The first critical difference between mitochondrial and nuclear DNA is the mutation rate. On average, the mutation rate of mitochondrial DNA is nearly twenty times faster than nuclear DNA, although the actual rate varies according to the genes sampled. This fast mutation rate equates to a fast rate of evolution (but we should beware of always equating the two, as we’ll see later). The fast rate of evolution stems from the proximity of mitochondrial DNA to the free radicals generated in cellular respiration. The effect is to magnify the differences between races. While nuclear DNA can barely distinguish between chimps and humans, the mitochondrial clock ticks fast enough to reveal differences accumulating over tens of thousands of years, just the right speed for peering into human prehistory.

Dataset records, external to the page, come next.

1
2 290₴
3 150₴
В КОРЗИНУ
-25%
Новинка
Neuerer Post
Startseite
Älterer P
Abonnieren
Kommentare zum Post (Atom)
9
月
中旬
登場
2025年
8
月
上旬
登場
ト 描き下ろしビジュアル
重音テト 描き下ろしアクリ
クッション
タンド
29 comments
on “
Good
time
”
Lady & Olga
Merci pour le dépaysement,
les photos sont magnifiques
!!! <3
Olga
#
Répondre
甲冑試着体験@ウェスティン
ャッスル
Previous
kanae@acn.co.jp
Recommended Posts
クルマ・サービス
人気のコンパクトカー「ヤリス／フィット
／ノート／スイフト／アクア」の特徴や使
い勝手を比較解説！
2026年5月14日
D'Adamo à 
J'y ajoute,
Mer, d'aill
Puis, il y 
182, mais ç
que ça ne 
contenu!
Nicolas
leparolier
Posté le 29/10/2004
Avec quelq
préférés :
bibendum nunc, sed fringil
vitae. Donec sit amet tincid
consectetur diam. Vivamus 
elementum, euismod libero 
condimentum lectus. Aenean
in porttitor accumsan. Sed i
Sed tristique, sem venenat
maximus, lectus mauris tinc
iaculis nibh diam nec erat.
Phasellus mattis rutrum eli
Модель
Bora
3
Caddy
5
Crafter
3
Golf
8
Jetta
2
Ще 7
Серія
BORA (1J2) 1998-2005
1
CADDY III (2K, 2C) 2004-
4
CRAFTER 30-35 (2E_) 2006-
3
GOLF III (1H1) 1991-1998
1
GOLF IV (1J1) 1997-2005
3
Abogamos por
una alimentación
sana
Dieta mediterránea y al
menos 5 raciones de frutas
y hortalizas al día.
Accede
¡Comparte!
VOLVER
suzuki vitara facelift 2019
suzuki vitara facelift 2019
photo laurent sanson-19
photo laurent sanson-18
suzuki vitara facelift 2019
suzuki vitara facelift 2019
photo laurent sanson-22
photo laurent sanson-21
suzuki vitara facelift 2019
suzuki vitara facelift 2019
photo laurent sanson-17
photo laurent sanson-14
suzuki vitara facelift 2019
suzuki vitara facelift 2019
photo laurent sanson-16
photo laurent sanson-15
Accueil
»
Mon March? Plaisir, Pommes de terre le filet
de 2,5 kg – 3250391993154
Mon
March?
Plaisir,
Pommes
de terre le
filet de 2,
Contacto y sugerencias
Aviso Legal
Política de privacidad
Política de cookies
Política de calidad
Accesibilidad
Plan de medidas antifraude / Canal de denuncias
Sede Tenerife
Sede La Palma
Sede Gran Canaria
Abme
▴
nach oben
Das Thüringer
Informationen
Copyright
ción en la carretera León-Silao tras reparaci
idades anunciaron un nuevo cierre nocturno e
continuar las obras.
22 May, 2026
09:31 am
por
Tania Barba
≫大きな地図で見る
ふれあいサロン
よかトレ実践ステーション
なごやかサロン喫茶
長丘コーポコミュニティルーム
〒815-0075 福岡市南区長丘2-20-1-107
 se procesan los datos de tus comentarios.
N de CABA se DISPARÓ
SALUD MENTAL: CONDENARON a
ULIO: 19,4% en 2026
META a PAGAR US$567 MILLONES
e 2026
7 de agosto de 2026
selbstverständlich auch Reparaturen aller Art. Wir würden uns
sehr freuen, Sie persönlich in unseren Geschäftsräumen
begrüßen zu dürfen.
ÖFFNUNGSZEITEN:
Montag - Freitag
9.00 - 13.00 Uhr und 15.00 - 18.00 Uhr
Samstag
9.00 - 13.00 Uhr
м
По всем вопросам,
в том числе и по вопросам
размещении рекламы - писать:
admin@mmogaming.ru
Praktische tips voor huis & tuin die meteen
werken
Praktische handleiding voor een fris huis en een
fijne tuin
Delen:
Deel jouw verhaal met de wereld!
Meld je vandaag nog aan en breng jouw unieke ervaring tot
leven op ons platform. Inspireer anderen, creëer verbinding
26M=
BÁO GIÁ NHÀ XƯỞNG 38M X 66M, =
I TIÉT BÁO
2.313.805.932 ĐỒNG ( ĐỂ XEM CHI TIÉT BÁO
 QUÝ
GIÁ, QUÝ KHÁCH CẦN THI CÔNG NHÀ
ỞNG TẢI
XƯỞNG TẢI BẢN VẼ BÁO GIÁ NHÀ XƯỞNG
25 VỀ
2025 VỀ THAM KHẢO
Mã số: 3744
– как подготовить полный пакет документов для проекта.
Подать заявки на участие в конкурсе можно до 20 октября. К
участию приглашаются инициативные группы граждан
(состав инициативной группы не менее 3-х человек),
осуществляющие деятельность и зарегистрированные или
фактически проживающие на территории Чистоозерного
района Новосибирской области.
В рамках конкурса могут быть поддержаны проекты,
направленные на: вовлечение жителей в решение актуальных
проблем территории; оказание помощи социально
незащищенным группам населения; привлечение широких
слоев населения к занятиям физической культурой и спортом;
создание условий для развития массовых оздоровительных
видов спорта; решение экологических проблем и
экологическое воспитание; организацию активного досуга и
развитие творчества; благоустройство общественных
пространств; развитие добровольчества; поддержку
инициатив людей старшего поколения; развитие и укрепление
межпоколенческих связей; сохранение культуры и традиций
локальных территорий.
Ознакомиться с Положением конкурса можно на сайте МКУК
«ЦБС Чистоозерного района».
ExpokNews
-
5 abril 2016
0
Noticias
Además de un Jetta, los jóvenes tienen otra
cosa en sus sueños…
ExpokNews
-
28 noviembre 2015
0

The second difference, said Cann, Stoneking, and Wilson, is that human mitochondrial DNA is inherited only from our mothers, by asexual reproduction. Because all our mitochondrial DNA comes from the same egg, and is replicated clonally during embryonic development, and throughout our lives, it is all (in theory) exactly the same. This means that if we take a sample of mitochondrial DNA from, say, our liver, it should be the exactly the same as a sample taken from the bone, and both should be exactly the same as a random sample taken from our mother—and hers should be exactly the same as her own mother’s, and so on back into the mists of time. In other words, mitochondrial DNA works like a matriarchal surname, linking a string of individuals together down the corridor of the centuries. Unlike nuclear genes, which are shuffled and redealt every generation, mitochondrial genes allow us to track the fate of individuals and their descendents.